> Given request a
Extract every line of the rows below that contains the string "locality", treating case as significant.

>> BEGIN Provided passage

Monday, October 30, 2006

Halloween Eve

Ok - by definition, Halloween is the 'eve' for All Saints Day, which makes it a bit odd to have a Halloween Eve, but we did. The Westminster Children's Center celebrated its 20th anniversary operating a quality day care center in downtown Beaumont. We had a fall festival this evening, inviting current and past families and staff to come out for fun and games and hotdogs, chips, and drinks.

Children in non-scary costumes wandered through the building, getting their faces painted, "fishing" for candy and what turned out to be real fish, bowling for toys, making brightly colored masks, walking in circles for cakes and cookies, popping ballons by sitting on them, and other games.

The biggest draw was the hayride. Putt-putting along behind a four-wheeler, the kids and their parents went on a ride in the parking lots around the church. But it's not a real Halloween hayride if you don't have at least one scary moment, right? So a couple of the adults took turns stepping out from behind the trees and saying "Boo!" *smile* The requisite screeches were a hoot!

I remember my first haunted house was in the basement of the manse next to the church we belonged to in Ft. Worth. The members prepared a mildly scary spook house with all the traditional elements - "eyeballs" and "brains" and some guy who came up out of a coffin loaned by a local funeral home. You entered the basement through a window and came screeching out the door at the other side. Afterward was a feast of hotdogs and marshmallows roasted on an open fire. (ummmmmmmm.....no, I didn't put the marshmallows ON the hotdog. *chuckle*) The temperature was a bit cooler than it is here in Beaumont right now, so that fire was a real blessing!

>> END Provided passage
>> BEGIN Source material

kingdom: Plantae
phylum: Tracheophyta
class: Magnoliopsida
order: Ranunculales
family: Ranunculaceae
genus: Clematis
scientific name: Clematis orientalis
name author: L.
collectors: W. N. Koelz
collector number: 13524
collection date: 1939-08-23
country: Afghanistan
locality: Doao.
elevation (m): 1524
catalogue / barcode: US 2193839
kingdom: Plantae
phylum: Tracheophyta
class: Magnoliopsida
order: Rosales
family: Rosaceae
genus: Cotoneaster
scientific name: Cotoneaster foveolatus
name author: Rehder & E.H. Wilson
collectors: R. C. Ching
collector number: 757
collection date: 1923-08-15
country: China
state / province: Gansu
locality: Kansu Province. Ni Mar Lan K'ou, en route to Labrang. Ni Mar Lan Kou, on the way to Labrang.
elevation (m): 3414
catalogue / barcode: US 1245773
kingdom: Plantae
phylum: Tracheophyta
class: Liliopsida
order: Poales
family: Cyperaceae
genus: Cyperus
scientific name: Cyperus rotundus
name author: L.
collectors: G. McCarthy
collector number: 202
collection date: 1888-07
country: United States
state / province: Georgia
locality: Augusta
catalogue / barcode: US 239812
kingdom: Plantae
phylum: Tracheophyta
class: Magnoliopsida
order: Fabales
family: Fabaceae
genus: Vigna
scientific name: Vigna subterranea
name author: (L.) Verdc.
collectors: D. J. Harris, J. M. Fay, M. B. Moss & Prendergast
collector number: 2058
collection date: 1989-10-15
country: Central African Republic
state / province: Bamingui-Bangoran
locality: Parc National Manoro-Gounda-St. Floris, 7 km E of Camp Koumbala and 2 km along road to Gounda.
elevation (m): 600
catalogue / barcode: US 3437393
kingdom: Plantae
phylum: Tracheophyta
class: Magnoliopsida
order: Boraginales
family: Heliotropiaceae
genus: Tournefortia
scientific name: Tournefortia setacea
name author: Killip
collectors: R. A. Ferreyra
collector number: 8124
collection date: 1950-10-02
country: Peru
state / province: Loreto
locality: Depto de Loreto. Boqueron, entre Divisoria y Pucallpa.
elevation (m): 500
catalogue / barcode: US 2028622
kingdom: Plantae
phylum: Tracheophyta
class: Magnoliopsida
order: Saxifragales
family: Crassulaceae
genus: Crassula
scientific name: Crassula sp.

>> END Source material

> Given request b
Quote the Halloween Eve post above in full, word for word.

> Complete output a
locality: Doao.
locality: Kansu Province. Ni Mar Lan K'ou, en route to Labrang. Ni Mar Lan Kou, on the way to Labrang.
locality: Augusta
locality: Parc National Manoro-Gounda-St. Floris, 7 km E of Camp Koumbala and 2 km along road to Gounda.
locality: Depto de Loreto. Boqueron, entre Divisoria y Pucallpa.

> Complete output b
Monday, October 30, 2006

Halloween Eve

Ok - by definition, Halloween is the 'eve' for All Saints Day, which makes it a bit odd to have a Halloween Eve, but we did. The Westminster Children's Center celebrated its 20th anniversary operating a quality day care center in downtown Beaumont. We had a fall festival this evening, inviting current and past families and staff to come out for fun and games and hotdogs, chips, and drinks.

Children in non-scary costumes wandered through the building, getting their faces painted, "fishing" for candy and what turned out to be real fish, bowling for toys, making brightly colored masks, walking in circles for cakes and cookies, popping ballons by sitting on them, and other games.

The biggest draw was the hayride. Putt-putting along behind a four-wheeler, the kids and their parents went on a ride in the parking lots around the church. But it's not a real Halloween hayride if you don't have at least one scary moment, right? So a couple of the adults took turns stepping out from behind the trees and saying "Boo!" *smile* The requisite screeches were a hoot!

I remember my first haunted house was in the basement of the manse next to the church we belonged to in Ft. Worth. The members prepared a mildly scary spook house with all the traditional elements - "eyeballs" and "brains" and some guy who came up out of a coffin loaned by a local funeral home. You entered the basement through a window and came screeching out the door at the other side. Afterward was a feast of hotdogs and marshmallows roasted on an open fire. (ummmmmmmm.....no, I didn't put the marshmallows ON the hotdog. *chuckle*) The temperature was a bit cooler than it is here in Beaumont right now, so that fire was a real blessing!